# INSTRUCTIONS FOR THE TASK
In the entries below, find each line with the string "Frameworks" and copy it.
SOURCE RECORDS Block Start
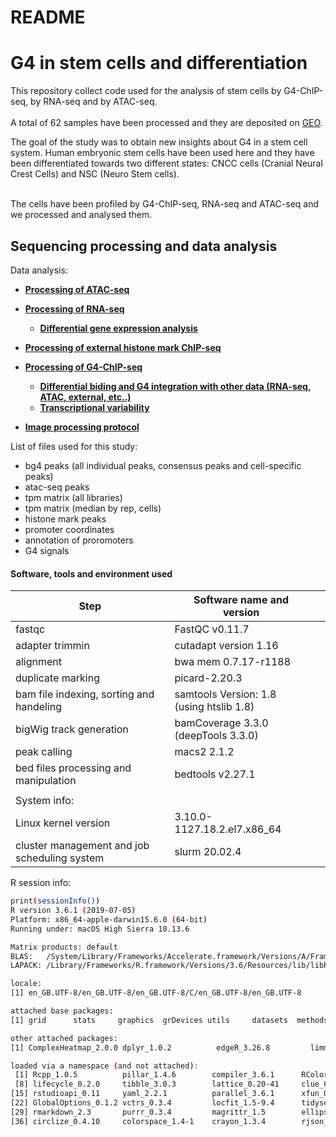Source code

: README
================

G4 in stem cells and differentiation
====================================

This repository collect code used for the analysis of stem cells by G4-ChIP-seq, by RNA-seq and by ATAC-seq. <br /> <br /> A total of 62 samples have been processed and they are deposited on [GEO](https://www.ncbi.nlm.nih.gov/geo/query/acc.cgi?acc=GSE161531).

The goal of the study was to obtain new insights about G4 in a stem cell system. Human embryonic stem cells have been used here and they have been differentiated towards two different states: CNCC cells (Cranial Neural Crest Cells) and NSC (Neuro Stem cells). <br /> <br />

The cells have been profiled by G4-ChIP-seq, RNA-seq and ATAC-seq and we processed and analysed them.

Sequencing processing and data analysis
---------------------------------------

Data analysis:

-   [**Processing of ATAC-seq**](./processing_ATAC_seq.md)

-   [**Processing of RNA-seq**](./processing_RNA_seq.md)

    -   [**Differential gene expression analysis**](./differential_gene_expression_analysis.md)

-   [**Processing of external histone mark ChIP-seq**](./processing_external_chip.md)

-   [**Processing of G4-ChIP-seq**](./processing_G4_chip.md)

    -   [**Differential biding and G4 integration with other data (RNA-seq, ATAC, external, etc..)**](./additional_G4_processing.md)
    -   [**Transcriptional variability**](./transcriptional_variability.md)

-   [**Image processing protocol**](.//Users/simeon01/Documents/git_repositories/G4_in_stem_cells_diff/microscopy_image_quant/ICY_microscope_image_analysis_file.protocol)


List of files used for this study:

-   bg4 peaks (all individual peaks, consensus peaks and cell-specific peaks)
-   atac-seq peaks
-   tpm matrix (all libraries)
-   tpm matrix (median by rep, cells)
-   histone mark peaks
-   promoter coordinates
-   annotation of proromoters
-   G4 signals

#### Software, tools and environment used

<table style="width:100%;">
<colgroup>
<col width="50%" />
<col width="45%" />
<col width="4%" />
</colgroup>
<thead>
<tr class="header">
<th>Step</th>
<th>Software name and version</th>
<th></th>
</tr>
</thead>
<tbody>
<tr class="odd">
<td>fastqc</td>
<td>FastQC v0.11.7</td>
<td></td>
</tr>
<tr class="even">
<td>adapter trimmin</td>
<td>cutadapt version 1.16</td>
<td></td>
</tr>
<tr class="odd">
<td>alignment</td>
<td>bwa mem 0.7.17-r1188</td>
<td></td>
</tr>
<tr class="even">
<td>duplicate marking</td>
<td>picard-2.20.3</td>
<td></td>
</tr>
<tr class="odd">
<td>bam file indexing, sorting and handeling</td>
<td>samtools Version: 1.8 (using htslib 1.8)</td>
<td></td>
</tr>
<tr class="even">
<td>bigWig track generation</td>
<td>bamCoverage 3.3.0 (deepTools 3.3.0)</td>
<td></td>
</tr>
<tr class="odd">
<td>peak calling</td>
<td>macs2 2.1.2</td>
<td></td>
</tr>
<tr class="even">
<td>bed files processing and manipulation</td>
<td>bedtools v2.27.1</td>
<td></td>
</tr>
<tr class="odd">
<td></td>
<td></td>
<td></td>
</tr>
<tr class="even">
<td>System info:</td>
<td></td>
<td></td>
</tr>
<tr class="odd">
<td>Linux kernel version</td>
<td>3.10.0-1127.18.2.el7.x86_64</td>
<td></td>
</tr>
<tr class="even">
<td>cluster management and job scheduling system</td>
<td>slurm 20.02.4</td>
<td></td>
</tr>
</tbody>
</table>

R session info:

``` bash
print(sessionInfo())
R version 3.6.1 (2019-07-05)
Platform: x86_64-apple-darwin15.6.0 (64-bit)
Running under: macOS High Sierra 10.13.6

Matrix products: default
BLAS:   /System/Library/Frameworks/Accelerate.framework/Versions/A/Frameworks/vecLib.framework/Versions/A/libBLAS.dylib
LAPACK: /Library/Frameworks/R.framework/Versions/3.6/Resources/lib/libRlapack.dylib

locale:
[1] en_GB.UTF-8/en_GB.UTF-8/en_GB.UTF-8/C/en_GB.UTF-8/en_GB.UTF-8

attached base packages:
[1] grid      stats     graphics  grDevices utils     datasets  methods   base     

other attached packages:
[1] ComplexHeatmap_2.0.0 dplyr_1.0.2          edgeR_3.26.8         limma_3.40.6        

loaded via a namespace (and not attached):
 [1] Rcpp_1.0.5          pillar_1.4.6        compiler_3.6.1      RColorBrewer_1.1-2  tools_3.6.1         digest_0.6.25       evaluate_0.14      
 [8] lifecycle_0.2.0     tibble_3.0.3        lattice_0.20-41     clue_0.3-57         pkgconfig_2.0.3     png_0.1-7           rlang_0.4.7        
[15] rstudioapi_0.11     yaml_2.2.1          parallel_3.6.1      xfun_0.17           knitr_1.29          cluster_2.1.0       generics_0.0.2     
[22] GlobalOptions_0.1.2 vctrs_0.3.4         locfit_1.5-9.4      tidyselect_1.1.0    glue_1.4.2          R6_2.4.1            GetoptLong_1.0.2   
[29] rmarkdown_2.3       purrr_0.3.4         magrittr_1.5        ellipsis_0.3.1      htmltools_0.5.0     splines_3.6.1       shape_1.4.5        
[36] circlize_0.4.10     colorspace_1.4-1    crayon_1.3.4        rjson_0.2.20   
```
SOURCE RECORDS Block End
# TASK OUTPUT
BLAS:   /System/Library/Frameworks/Accelerate.framework/Versions/A/Frameworks/vecLib.framework/Versions/A/libBLAS.dylib
LAPACK: /Library/Frameworks/R.framework/Versions/3.6/Resources/lib/libRlapack.dylib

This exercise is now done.